TASK DETAILS →
Please lay out every line of the material below as a numbered list, omitting any blank lines.

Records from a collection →
----------

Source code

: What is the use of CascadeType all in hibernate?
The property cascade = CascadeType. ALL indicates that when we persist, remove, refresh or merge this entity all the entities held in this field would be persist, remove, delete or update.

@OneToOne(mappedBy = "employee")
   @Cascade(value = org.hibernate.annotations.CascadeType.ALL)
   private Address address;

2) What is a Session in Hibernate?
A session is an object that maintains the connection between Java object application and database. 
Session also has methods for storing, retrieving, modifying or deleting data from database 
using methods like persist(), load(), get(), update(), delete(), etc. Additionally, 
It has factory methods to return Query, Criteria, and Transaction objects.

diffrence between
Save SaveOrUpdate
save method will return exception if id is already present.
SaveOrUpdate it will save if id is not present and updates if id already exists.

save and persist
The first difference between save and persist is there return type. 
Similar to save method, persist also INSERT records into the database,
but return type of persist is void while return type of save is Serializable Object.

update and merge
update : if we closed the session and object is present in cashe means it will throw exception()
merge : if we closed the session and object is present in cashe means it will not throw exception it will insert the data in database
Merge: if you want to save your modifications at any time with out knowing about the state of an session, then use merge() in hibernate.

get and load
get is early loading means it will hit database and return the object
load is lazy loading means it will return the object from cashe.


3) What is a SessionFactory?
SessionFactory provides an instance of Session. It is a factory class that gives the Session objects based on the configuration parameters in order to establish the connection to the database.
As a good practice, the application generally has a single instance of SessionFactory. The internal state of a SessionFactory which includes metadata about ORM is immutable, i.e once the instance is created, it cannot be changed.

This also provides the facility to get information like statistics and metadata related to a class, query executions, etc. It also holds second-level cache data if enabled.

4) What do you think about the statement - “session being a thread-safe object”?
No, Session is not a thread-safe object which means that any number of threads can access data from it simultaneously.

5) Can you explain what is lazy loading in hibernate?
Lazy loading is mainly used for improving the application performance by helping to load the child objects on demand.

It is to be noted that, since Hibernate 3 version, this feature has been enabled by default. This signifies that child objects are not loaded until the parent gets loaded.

----------

TASK RESULT →
1. Source code
2. : What is the use of CascadeType all in hibernate?
3. The property cascade = CascadeType. ALL indicates that when we persist, remove, refresh or merge this entity all the entities held in this field would be persist, remove, delete or update.
4. @OneToOne(mappedBy = "employee")
5.    @Cascade(value = org.hibernate.annotations.CascadeType.ALL)
6.    private Address address;
7. 2) What is a Session in Hibernate?
8. A session is an object that maintains the connection between Java object application and database. 
9. Session also has methods for storing, retrieving, modifying or deleting data from database 
10. using methods like persist(), load(), get(), update(), delete(), etc. Additionally, 
11. It has factory methods to return Query, Criteria, and Transaction objects.
12. diffrence between
13. Save SaveOrUpdate
14. save method will return exception if id is already present.
15. SaveOrUpdate it will save if id is not present and updates if id already exists.
16. save and persist
17. The first difference between save and persist is there return type. 
18. Similar to save method, persist also INSERT records into the database,
19. but return type of persist is void while return type of save is Serializable Object.
20. update and merge
21. update : if we closed the session and object is present in cashe means it will throw exception()
22. merge : if we closed the session and object is present in cashe means it will not throw exception it will insert the data in database
23. Merge: if you want to save your modifications at any time with out knowing about the state of an session, then use merge() in hibernate.
24. get and load
25. get is early loading means it will hit database and return the object
26. load is lazy loading means it will return the object from cashe.
27. 3) What is a SessionFactory?
28. SessionFactory provides an instance of Session. It is a factory class that gives the Session objects based on the configuration parameters in order to establish the connection to the database.
29. As a good practice, the application generally has a single instance of SessionFactory. The internal state of a SessionFactory which includes metadata about ORM is immutable, i.e once the instance is created, it cannot be changed.
30. This also provides the facility to get information like statistics and metadata related to a class, query executions, etc. It also holds second-level cache data if enabled.
31. 4) What do you think about the statement - “session being a thread-safe object”?
32. No, Session is not a thread-safe object which means that any number of threads can access data from it simultaneously.
33. 5) Can you explain what is lazy loading in hibernate?
34. Lazy loading is mainly used for improving the application performance by helping to load the child objects on demand.
35. It is to be noted that, since Hibernate 3 version, this feature has been enabled by default. This signifies that child objects are not loaded until the parent gets loaded.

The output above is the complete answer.